Perhaps the women that allow those kinds of men to behave badly and still chase after them (or attract them) are to blame. After all, you’re giving them exactly what they want without creating boundaries that protect your self-respect. You’re not loving yourself enough to reject the kind of men that sweet-talk you one minute then “SQUIRREL” chase after someone else the next minute.
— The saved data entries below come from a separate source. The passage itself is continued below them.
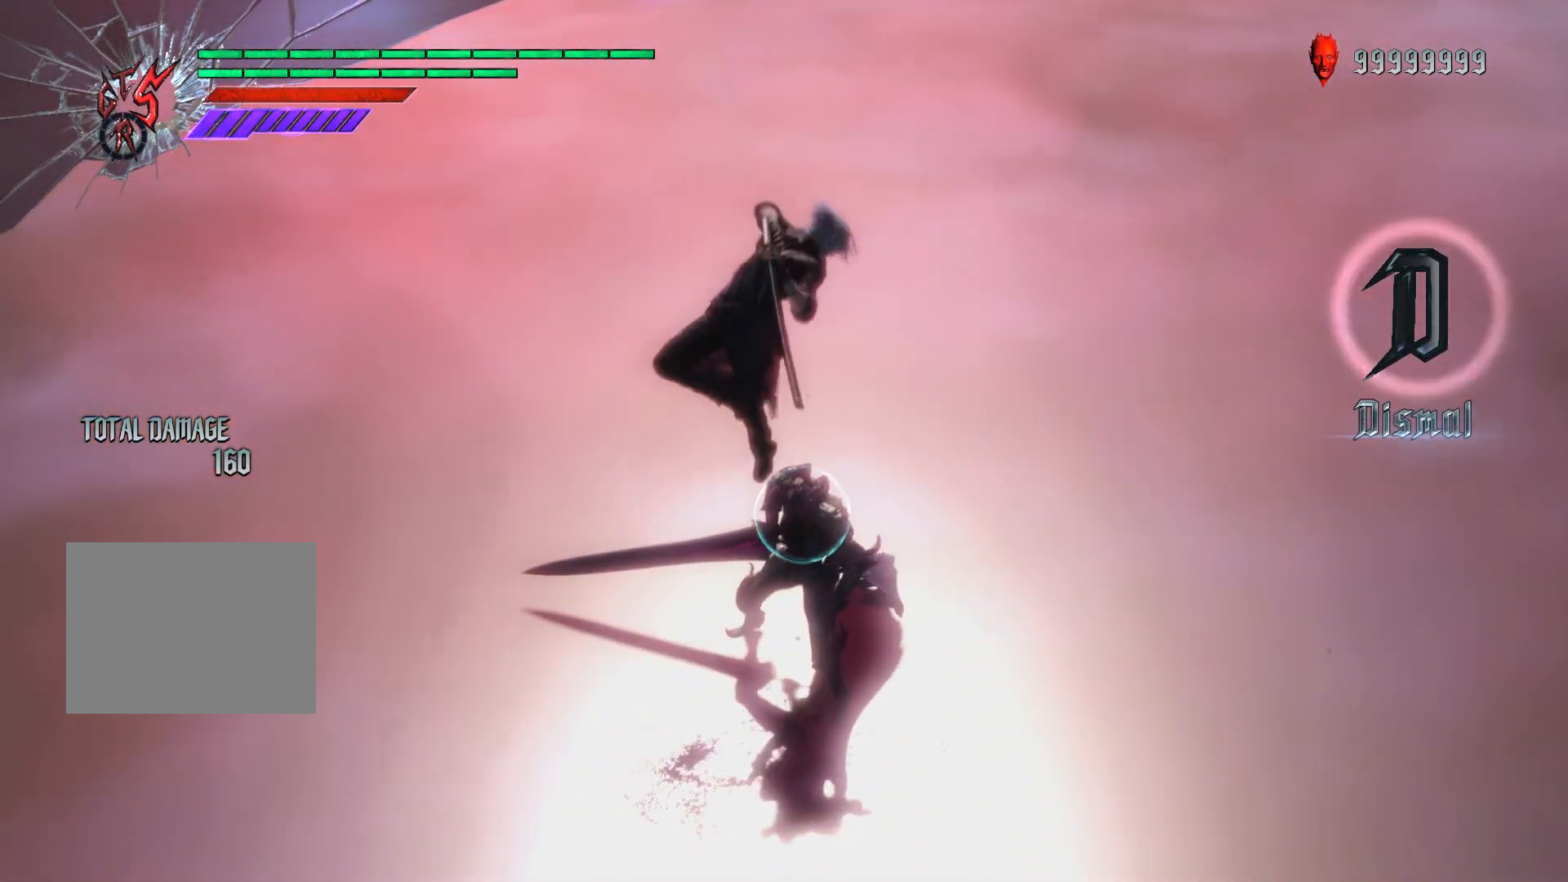
{"buttons": ["Y", "R1"], "left_stick": "up", "right_stick": "center", "events": []}
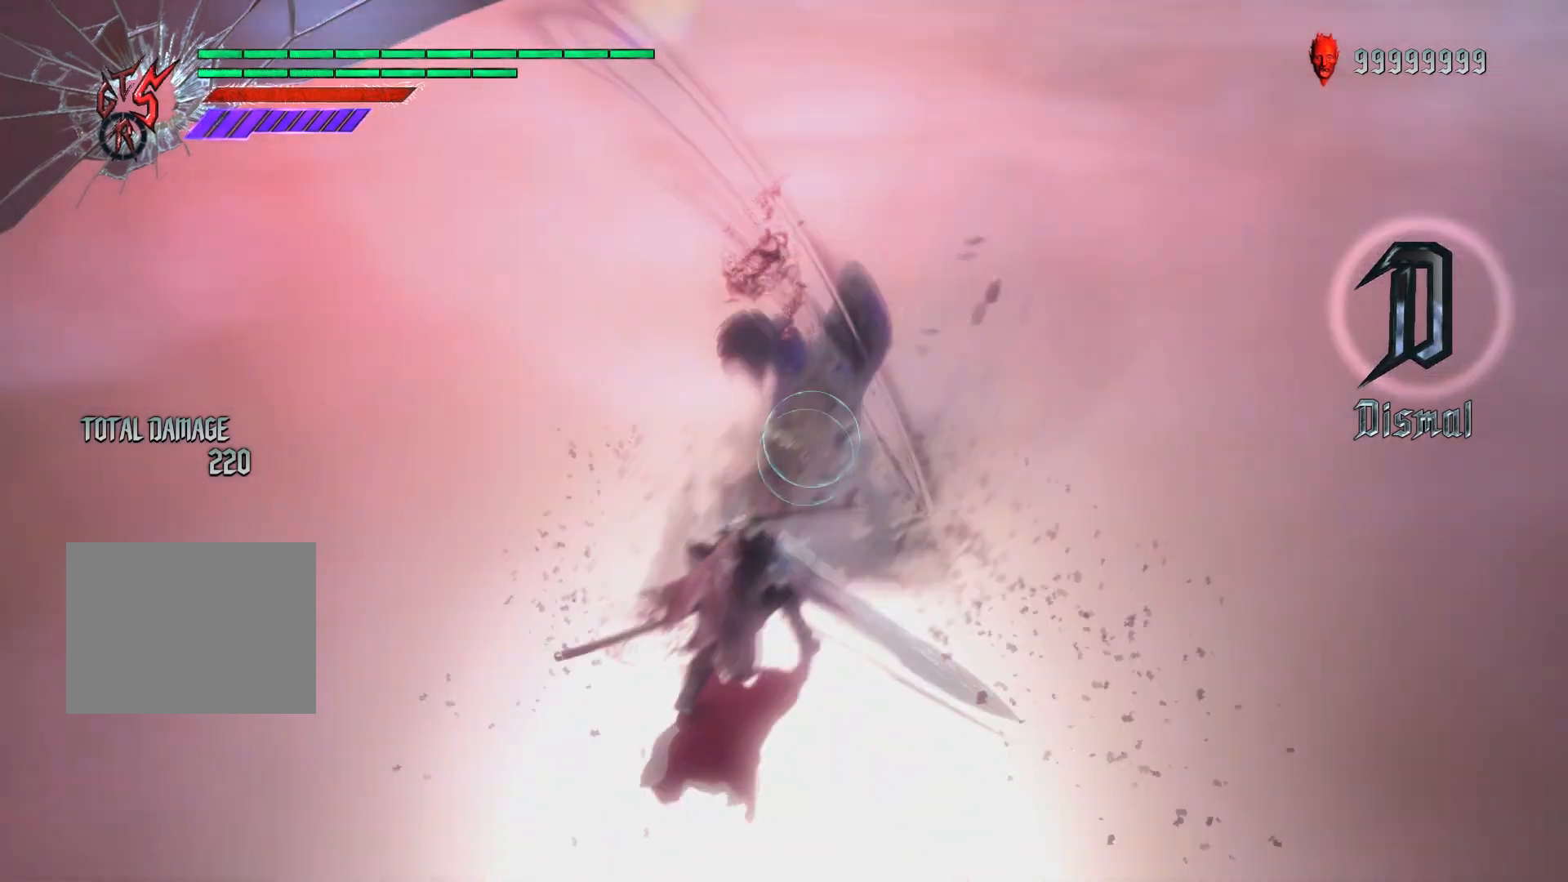
{"buttons": ["B", "R1"], "left_stick": "up", "right_stick": "center", "events": [[418, "Y", "up"], [484, "B", "down"]]}
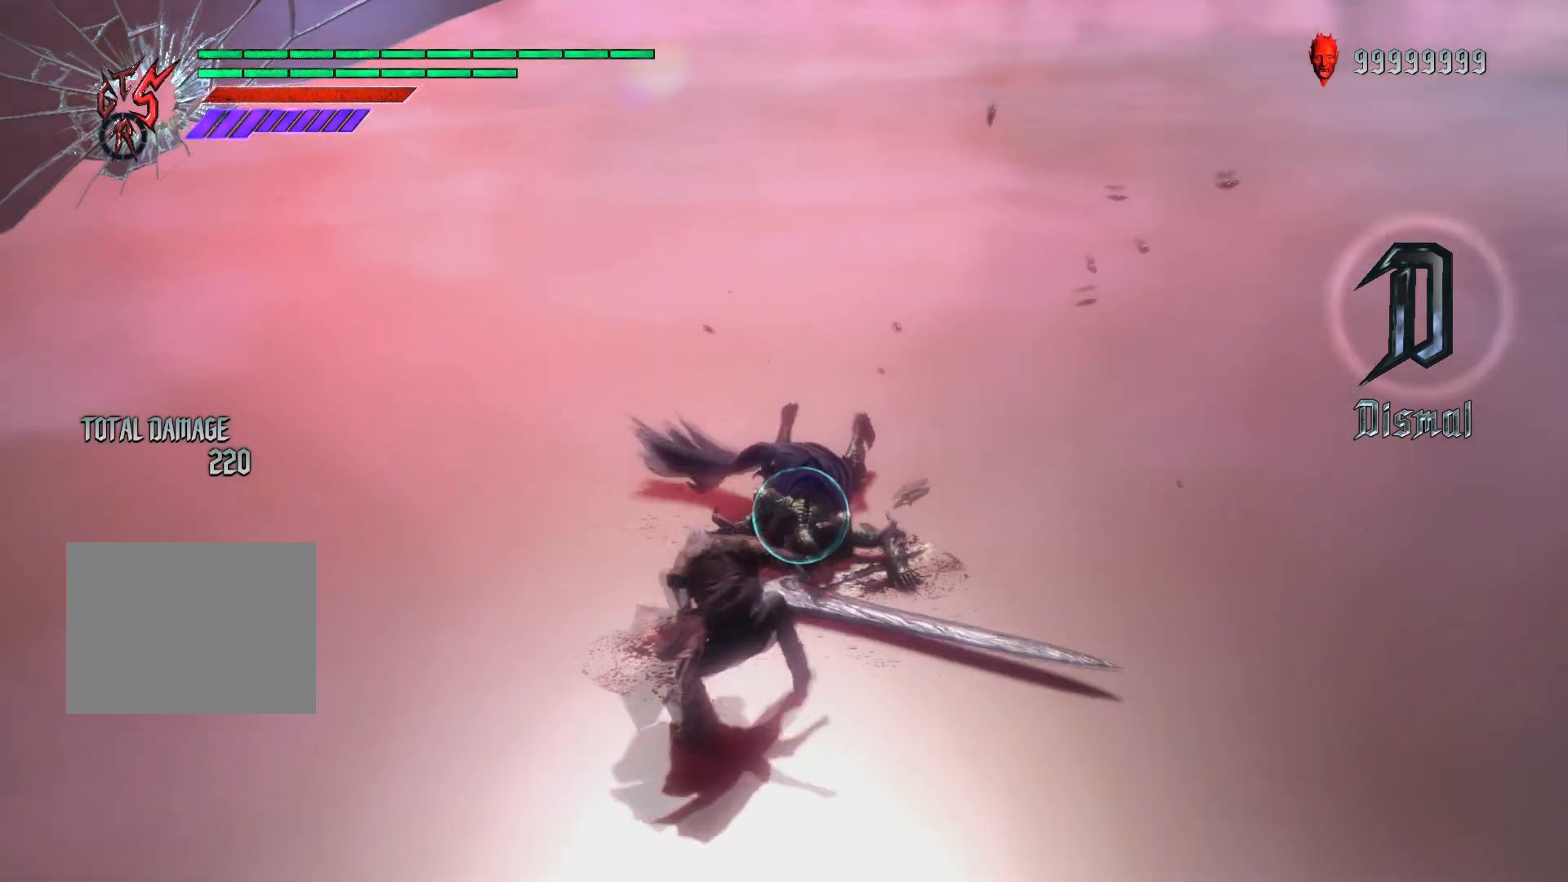
{"buttons": ["B", "R1"], "left_stick": "center", "right_stick": "center", "events": [[17, "left_stick", "center"], [83, "B", "up"], [133, "B", "down"], [250, "B", "up"], [284, "B", "down"], [400, "B", "up"], [434, "B", "down"]]}
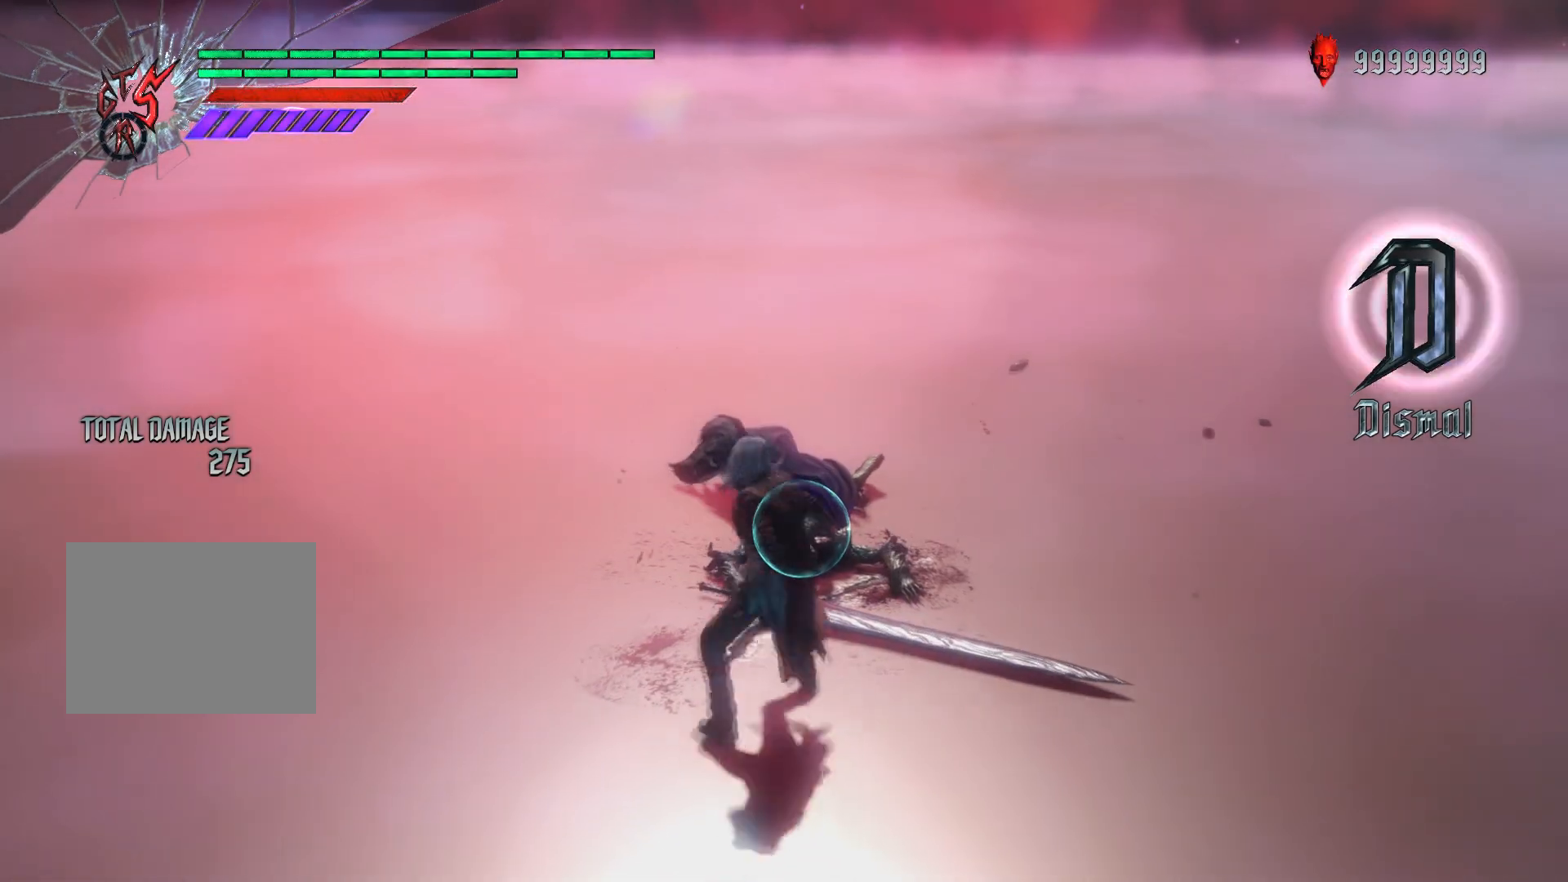
{"buttons": ["B", "R1"], "left_stick": "center", "right_stick": "center", "events": [[33, "B", "up"], [83, "B", "down"], [200, "B", "up"], [233, "B", "down"], [350, "B", "up"], [400, "B", "down"]]}
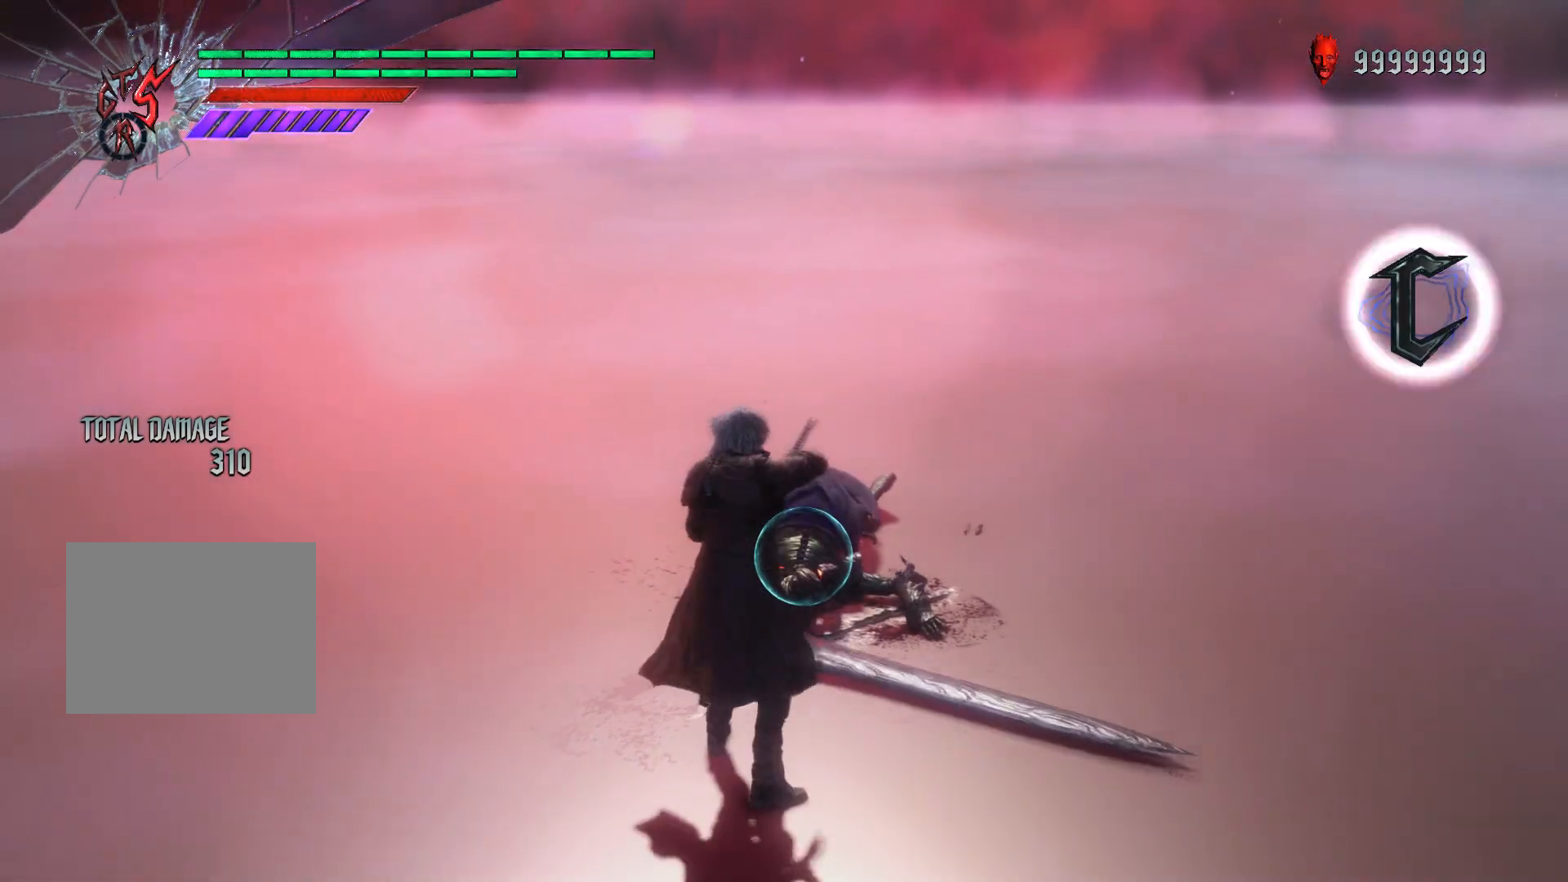
{"buttons": ["R1"], "left_stick": "center", "right_stick": "center", "events": [[17, "B", "up"], [100, "B", "down"], [217, "B", "up"]]}
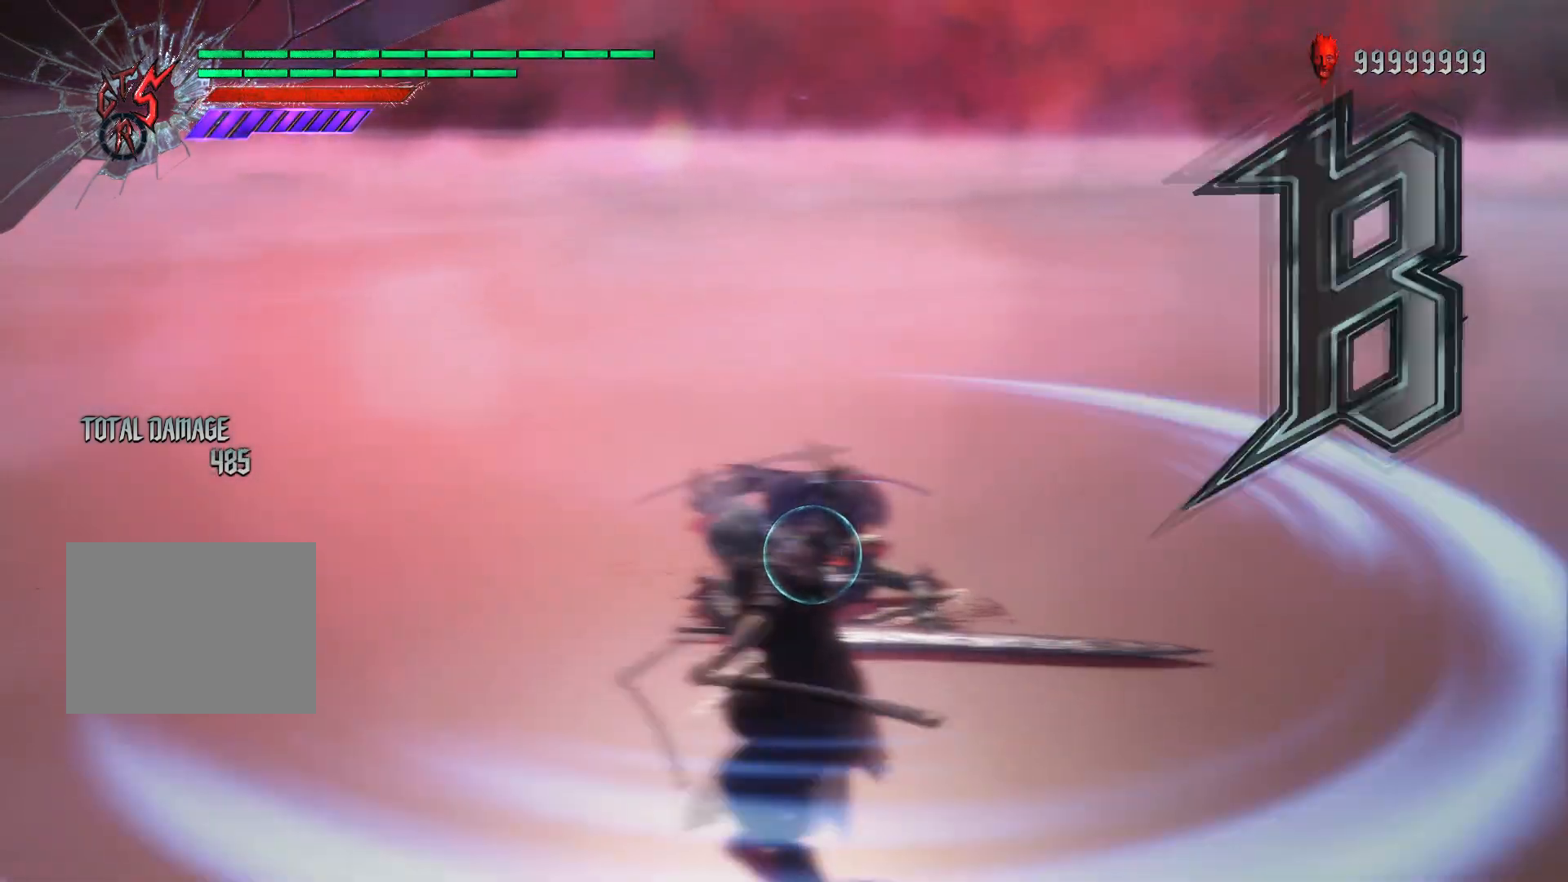
{"buttons": ["R1"], "left_stick": "center", "right_stick": "center", "events": []}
Ultimately, you are attracting that into your life when you allow it. If you continue to have false beliefs about men and low standards for yourself then that’s what will continue to show up in your life. Make a shift in your thoughts and beliefs. To quote from Return to Love:
It’s only until we are willing to leave our pain in the past and correct the false narrative of our beliefs in regard to love and relationships can we open our hearts and return to love. I will no longer allow the seduction of his words intoxicate me only the actions of his intent. Sex is not a weapon, tool, or barrier it’s a portal into experiencing a deeper connection with another person. Using it otherwise is a lie to yourself and the person you are with. If I am choosey with who I have sex with it’s because I attach more meaning to it than most. The cheap thrill doesn’t sit right with me. It never has. I want to share that with someone that truly cares about my well-being and wants to commit to me. It’s okay if someone I meet doesn’t feel the same way. It just means that they weren’t meant for me. I’ll wait for as long as it takes. Even if it means there will be no sex in the city or the suburbs.